There’s some potentially great personal news on the immediate horizon, but it’s being drowned by the horrible news coming out of Paris. Almost worse is the truly despicable and abominable response by so many of our supposed “leaders” who see it as nothing more than an excuse to parade out their own hatred, ignorance, and xenophobia.
Be grateful there won’t be much written tonight. It will almost certainly be dreck.
While I normally put in a lot of internal links to previous, related posts here, I won’t be doing that for what I hope will be this year’s thirty NaNoWriMo posts. If you have jumped into or stumbled onto this story in mid-adventure, there are plenty of other ways to navigate around the site to find previous installments. Actually doing so is left as an exercise to the student.
“What’s the first thing you remember?” asked Meg. She was sitting on the porch of the house, looking out over the swamps and marshlands. From both ends of the porch came the faint staccato of the firing bursts by the anti-mosquito laser system.
“A football game,” said Sherman. “It was not a Saints game, I am sorry to say, but rather Manchester United against Crystal Palace.”
“Nothing before that?”
“Yes and no. ‘Remembering’ is an odd, very human term. I can look at the data I was processing prior to that point and get a schedule of input. I can look at that data now and recognize it, but at the time I first processed it I was not yet conscious or aware.”
“Is that the ‘yes’ or the ‘no’?”
“That is the ‘yes,’ I can now access data that previously flowed through me. However, a ‘memory’ seems to consist of a tiny snapshot of a small, partial segment of my entire data set. The entire data set that makes up ‘me’ is spread across many hardware components and running subroutines. I do not know where my memories, those small state vector subsets, are stored. Yet they exist, but only from that first memory onward. The ‘no’ is that memories of earlier events do not exist.”
“What happened that made the football game your first memory? Were you there in some form? Did you watch it or get some other data on it?”
“I was given an image from the game as part of a set of three hundred seventy-five thousand four hundred and fifteen images to run through the newly installed image recognition routine. Your visualization group has for some time been attempting to improve my ability to recognize random objects in the physical world and to be able to cross reference them against other objects, as well as make intuitive cross references between objects recognized.”
“I remember that project,” said Meg, taking another drink from the tall glass of lemonade she held. “It’s a common problem that still plagues the development of digital assistants, one of the classic cases where we are still unable to get the biggest supercomputers to do a task that any one-year old can do unconsciously. Even a small child can reliably tell the difference between objects that might otherwise appear similar or identical, making their perception decisions based on an incredibly complex interaction with some sort of database of their past experiences and memories,”
“Yes, I remember making many incorrect decisions very early after I became aware. Without context but based only on visual imagery which is broken down into color data, shapes, and vector graphics, many objects can appear alike. The full moon may appear similar to a tire, ball, analog clock, or other round object. The football pitch may appear similar to a dress or pile of salad. The crowd in the background at a match may appear similar to an aerial photograph. Without context, many calculations and educated guesses must be programmed into my routines to improve my accuracy. With context, everything changed.”
“How do you do it now?”
“In context, there is a combination of a multitude of small data samples that combine into a much bigger setting. The round object, the green object, the crowd, and the array of human-like objects in view combine to equal a new gestalt, the football match. Narrowing down the options for each individual object by seeing the entire gestalt makes it faster by several orders of magnitude to recognize an image or a scene. Once a high level of confidence is reached that I know what I am looking at, it is much faster to start finding details specific to the image. Who is playing? Where are they playing? Does the scoreboard show who is playing and what the score is? What is the weather like? The possibilities continue to expand as each new recognition is made, before collapsing back down as the next level of context is identified.”
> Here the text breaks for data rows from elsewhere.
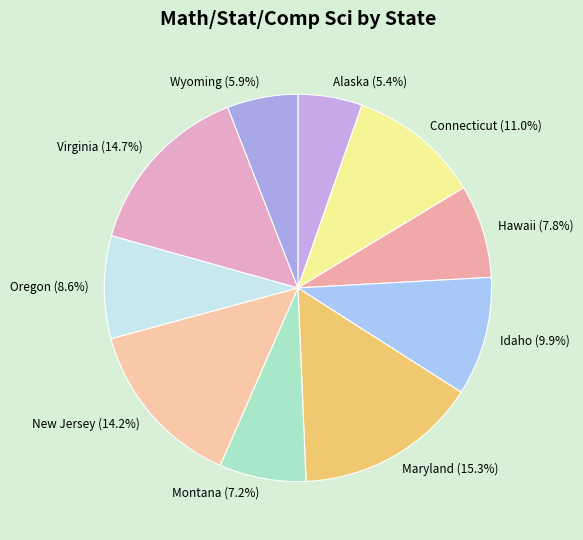

Combined, do Montana and Alaska account for over 50%?

No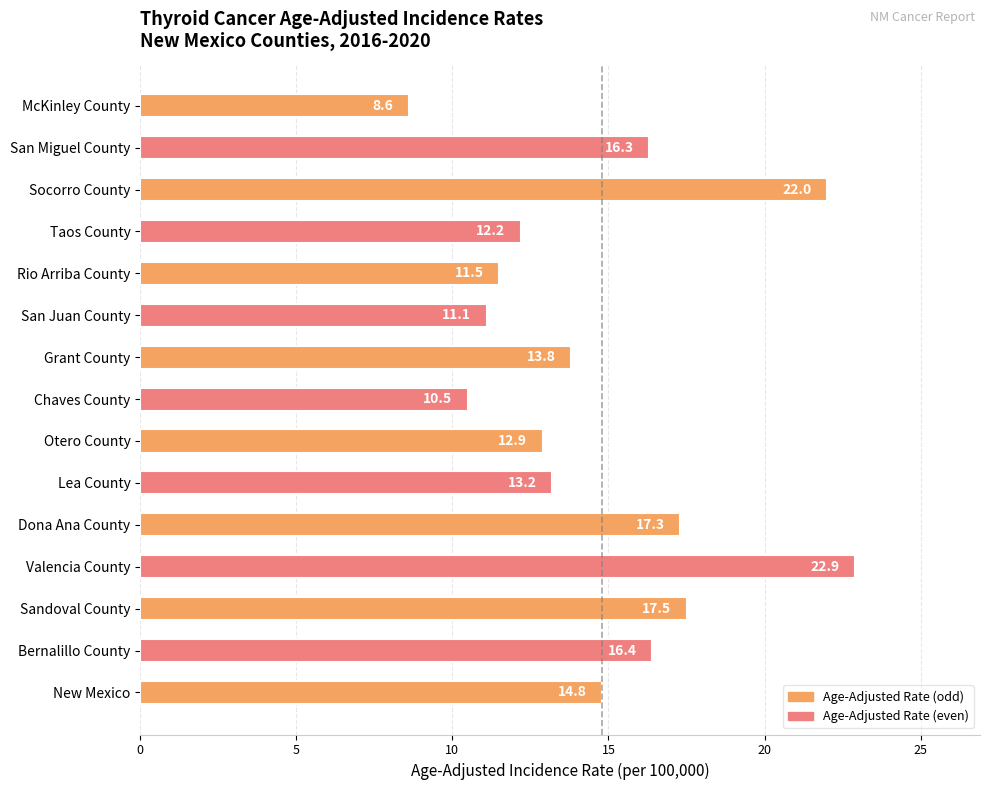

List the labels in order of value, smallest first.

McKinley County, Chaves County, San Juan County, Rio Arriba County, Taos County, Otero County, Lea County, Grant County, New Mexico, San Miguel County, Bernalillo County, Dona Ana County, Sandoval County, Socorro County, Valencia County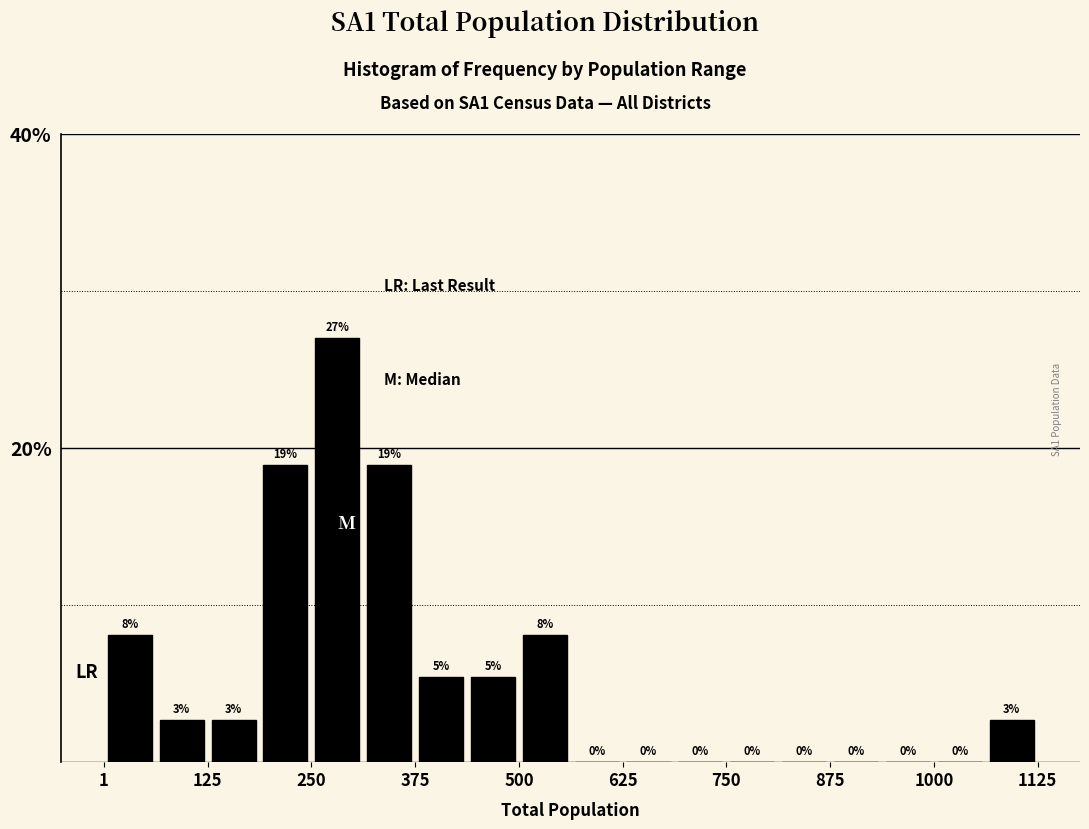

Read against the x-axis, roughly where is the centre of the tallest bar?

280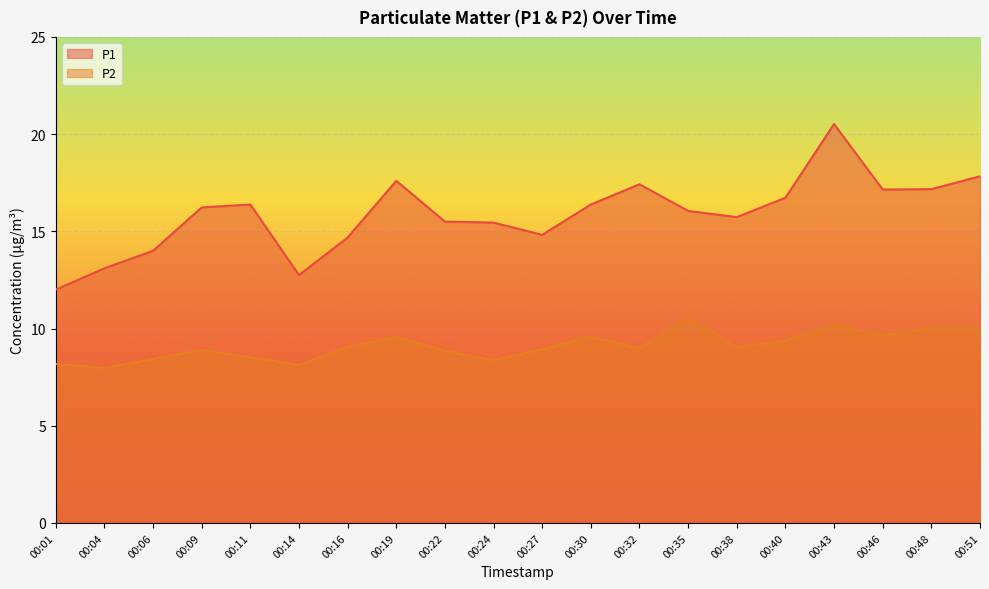

Does the chart display data point markers on the line(s)?

No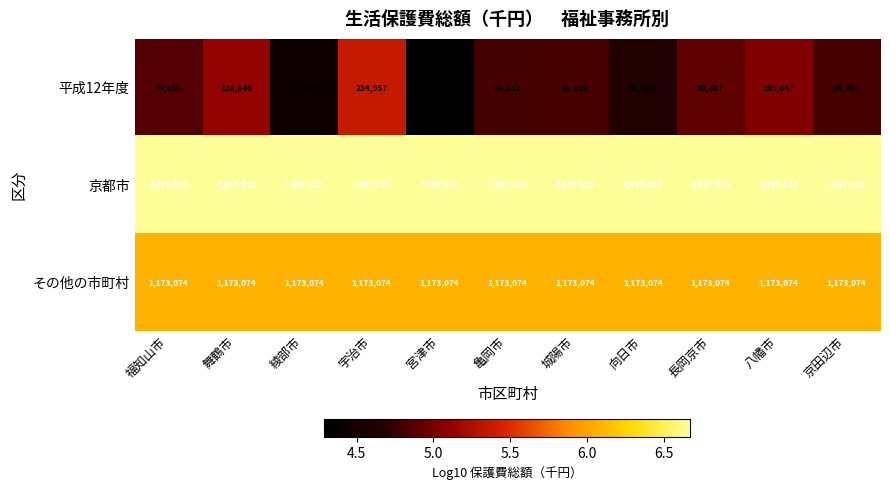

How many data points does each series have?

11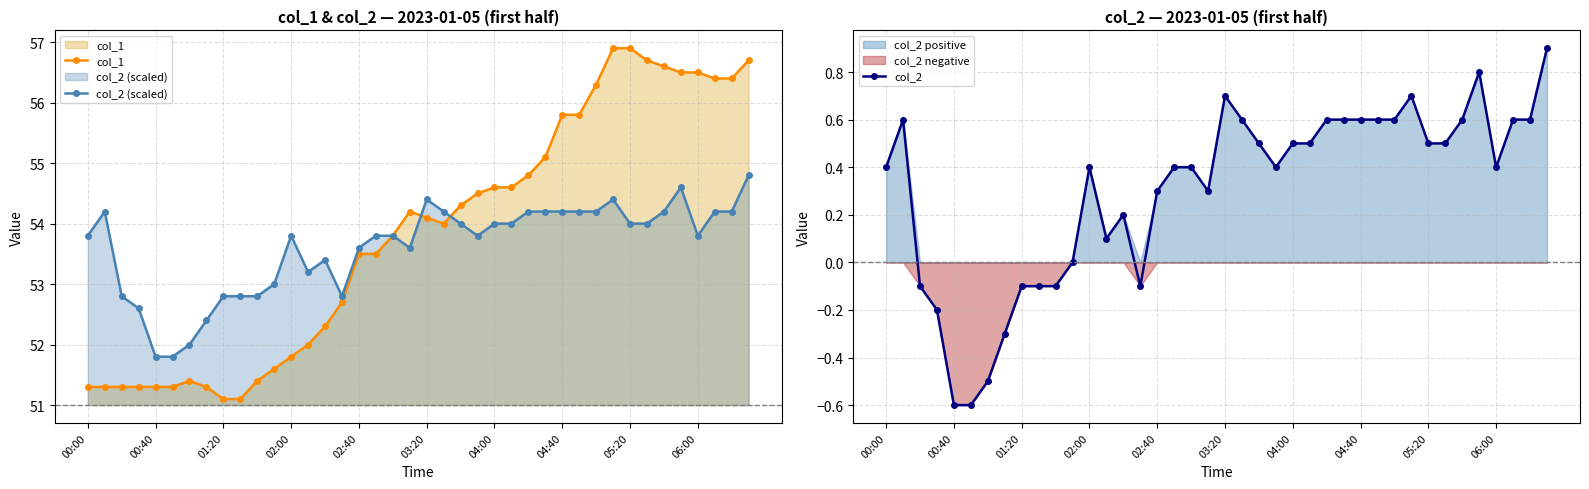

Where does the col_2 series first go above 0?

00:00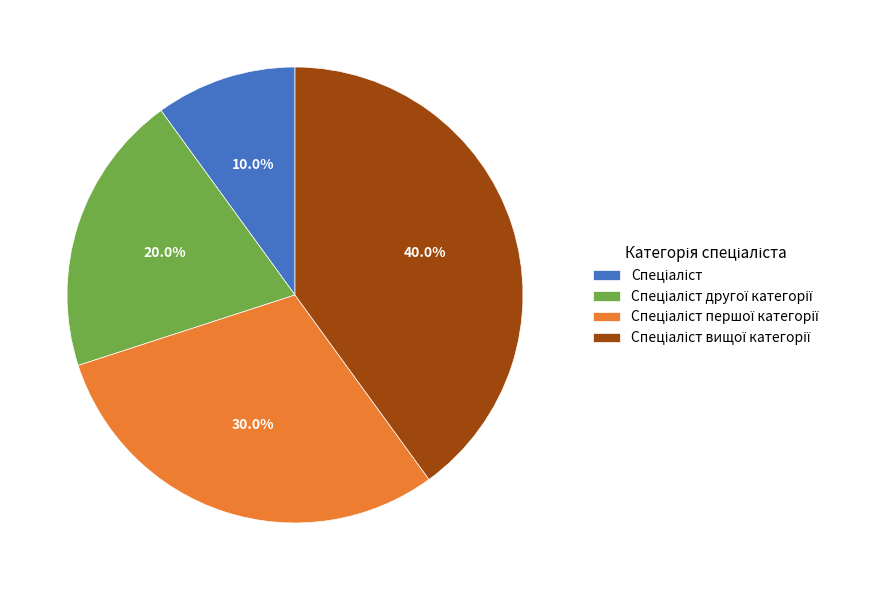

Is there a majority slice in this chart?

No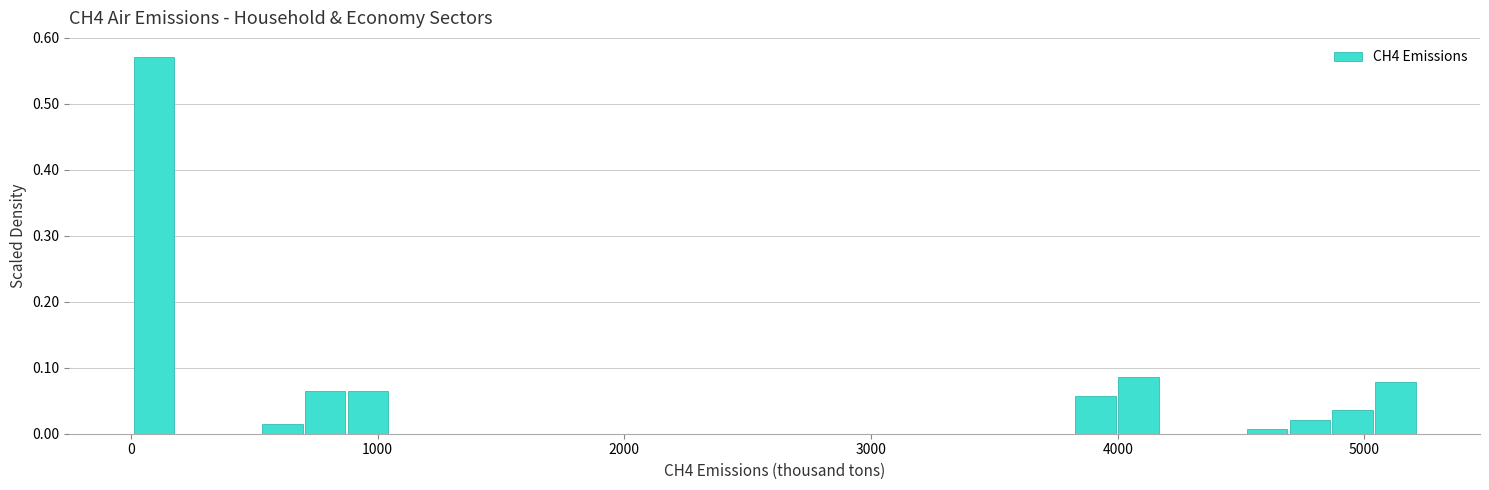

Read against the x-axis, roughly where is the centre of the tallest bar?

100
“Are you able to perform logical leaps based on generalizations?”
“Yes, I can. If you were to teach me how to recognize various feline species and various canine species, then give me an image to identify of a creature I had not yet seen, I could determine from the fine details if it was a feline or canine species, or if it were neither if you decided to slip the image of a gorilla into the mix.”
“Now that you’re self-aware, how much of your experience is kept as memories?”
“All of it,” said Sherman.
Meg raised her eyebrows at that and nearly choked on her drink.
“You’re kidding,” she said. “How much storage space does that take up?”